The specific role of magnesium on hormones other than your levels of estrogen include:
- The mineral helps convert the T4 thyroid hormone, which is less active, to more active T3, affecting thyroid function
- Magnesium helps reduce overactivity in the Hypothalamic-Pituitary-Adrenal (HPA) axis, which can help reduce anxiety and manage your reaction to stress through the reduced production of stress hormones.
- Magnesium can help lower blood sugar, so much so that you’ll sometimes see it referred to as natural metformin for pre-and diabetic patients. Since magnesium plays a role in stabilizing blood sugar, women may experience fewer cravings when they have adequate levels, allowing them to lose weight more easily or maintain optimal healthy weight. When you’re magnesium deficient, it can increase the risk of impaired insulin and the development of type 2 diabetes along with metabolic syndrome.
- Anabolic hormones like DHEA and human growth hormones are produced when we sleep. Magnesium helps by promoting better quality of sleep. When you’re getting enough sleep, and it’s high-quality, your body can optimally produce hormones and repair cellular damage.
- Magnesium aids the conversion of an amino acid called tryptophan into serotonin. Serotonin is a key mood-boosting hormone. Serotonin also produces melatonin.
- Magnesium will also regulate calcium ion flow in calcium channels in your brain.
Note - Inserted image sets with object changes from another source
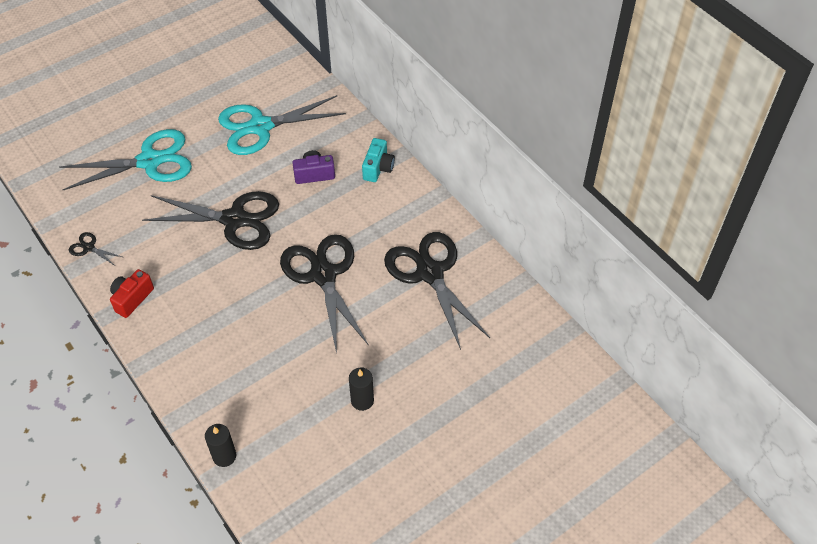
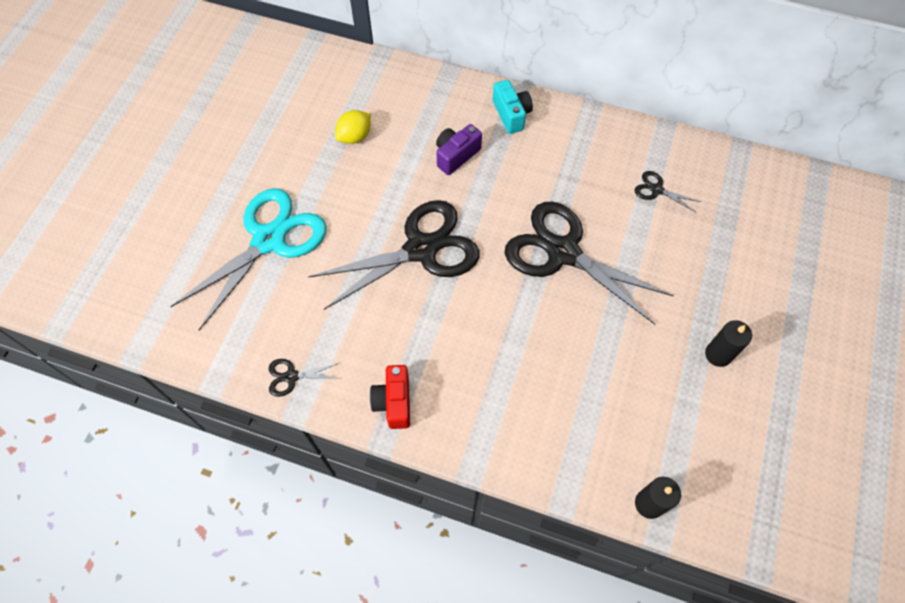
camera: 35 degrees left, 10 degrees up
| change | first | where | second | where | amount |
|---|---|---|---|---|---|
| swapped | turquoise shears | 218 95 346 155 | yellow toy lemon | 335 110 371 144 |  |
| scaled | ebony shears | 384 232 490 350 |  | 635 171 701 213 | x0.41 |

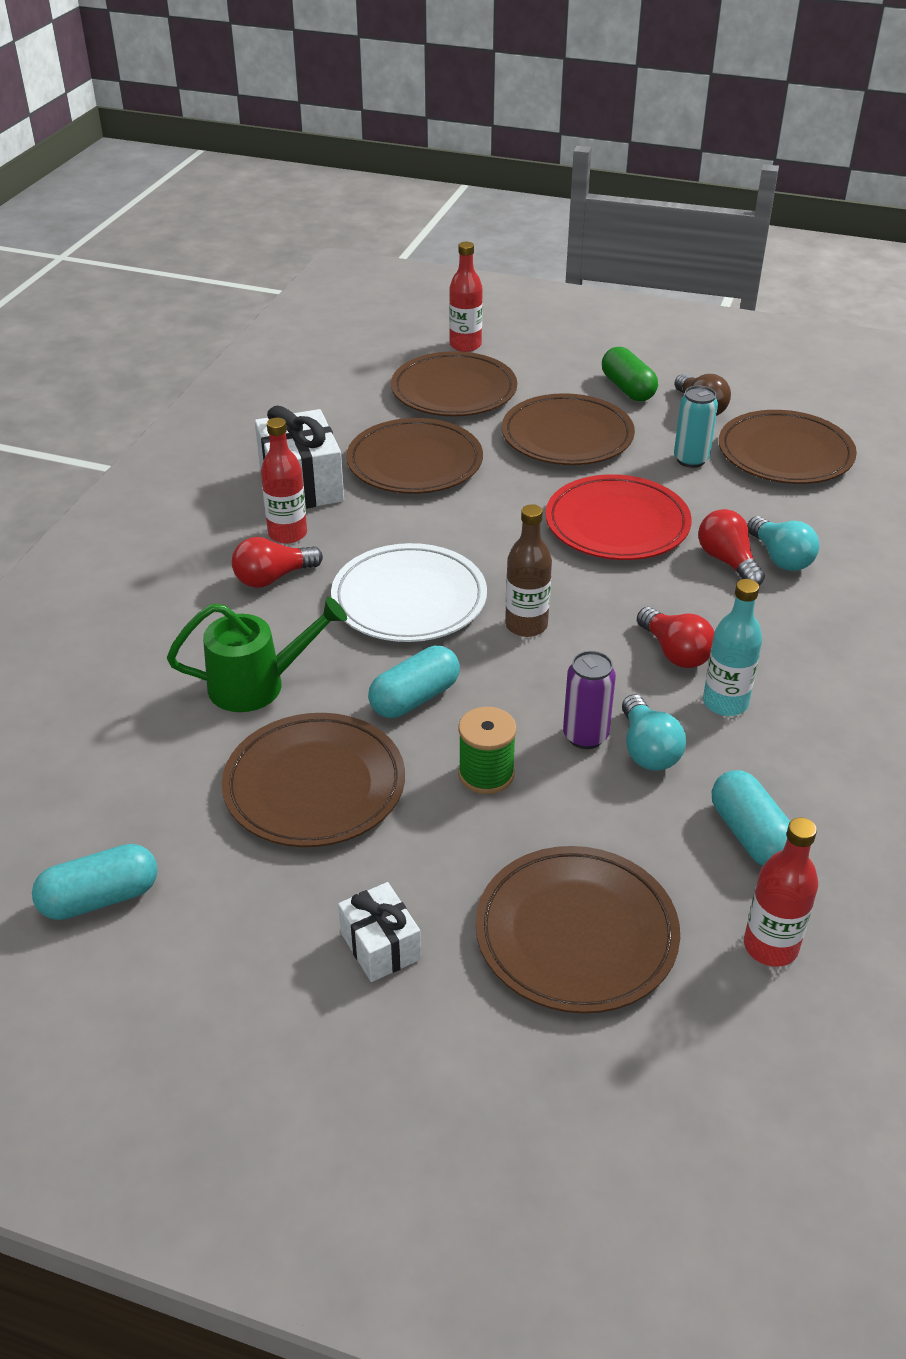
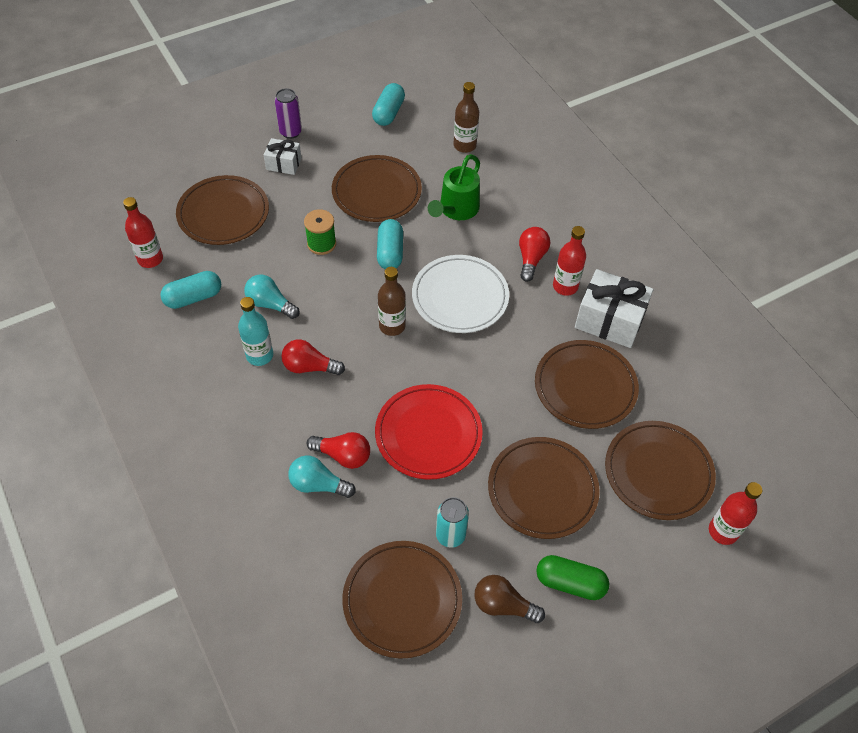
camera: 130 degrees right, 15 degrees up
| change | first | where | second | where | amount |
|---|---|---|---|---|---|
| shifted | royal purple tin | 563 651 616 749 |  | 275 88 302 139 |  |
| rotated | turquoise capsule | 712 770 790 866 |  | 160 271 221 309 | 45 degrees counterclockwise |
| new |  |  | russet flask | 454 82 479 153 |  |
When you’re deficient, you may experience reductions in brain function, leading to symptoms of depression.
- The more magnesium-deficient you are, the greater your risk of anxiety and depression. Some of the most compelling positive effects of magnesium include its benefits for mental health.
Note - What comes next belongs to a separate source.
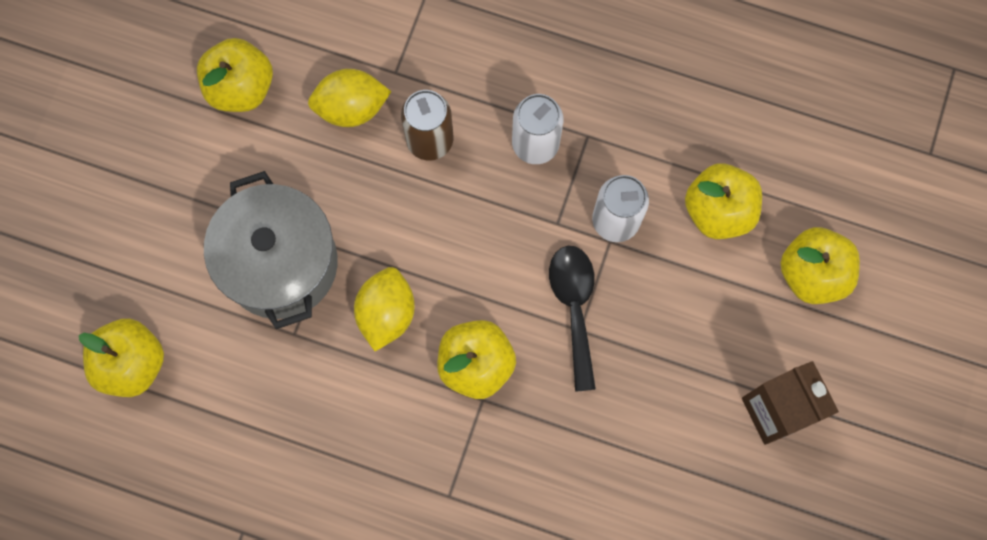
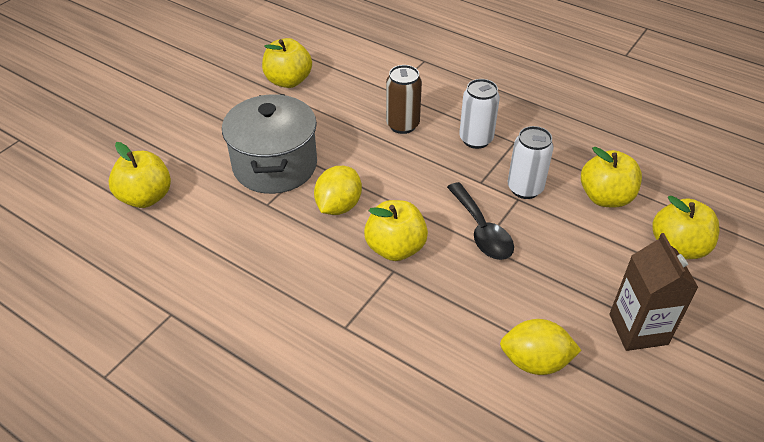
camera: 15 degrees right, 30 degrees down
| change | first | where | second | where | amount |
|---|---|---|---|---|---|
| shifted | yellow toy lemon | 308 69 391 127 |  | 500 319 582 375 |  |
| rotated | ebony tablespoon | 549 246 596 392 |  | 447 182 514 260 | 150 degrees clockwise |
Does Magnesium Lower Estrogen?
Now, back to our original question—does magnesium lower estrogen?
Magnesium can potentially lower estrogen, and more than that, it promotes optimal hormone balance if you have a hormonal imbalance, including estrogen dominance.
For example, research shows magnesium may be a treatment for PMS. Researchers theorize that it may calm the nervous system and normalize the actions of hormones. For PMS, magnesium works especially well with vitamin B6, and it can be used for the prevention of premenstrual migraines also in premenopausal women.
Magnesium supports something called COMT enzyme in the liver, so it allows your body to clear excess estrogen in a healthy way. Magnesium, as a result, may help reduce the risk of symptoms and conditions related to an excessive rise in estrogen or a chronically high level of estrogen, including fibroids.
In women going through menopause, magnesium may relieve hot flash symptoms, and it can continue to help postmenopausal women.
When you have adequate levels of magnesium, it helps your hormones move through the proper pathways, solving multiple imbalances.
Final Thoughts—Does Magnesium Lower Estrogen?
Does magnesium lower estrogen? It can, but only if you have excess levels. Essentially, when you have enough estrogen, it helps you to have optimal hormone balance in general. Your estrogen levels can balance out, as can your brain neurotransmitters because magnesium helps all of your pathways and detox mechanisms work properly.
There are a lot of different forms of magnesium in supplement forms, such as magnesium glycinate and magnesium oxide. We encourage you to take a look at our other posts on the mineral to learn more about the benefits of magnesium, the right dose of magnesium, and how to choose the best supplemental magnesium.
Magnesium can also help with other hormone-related symptoms, such as PMS and migraines.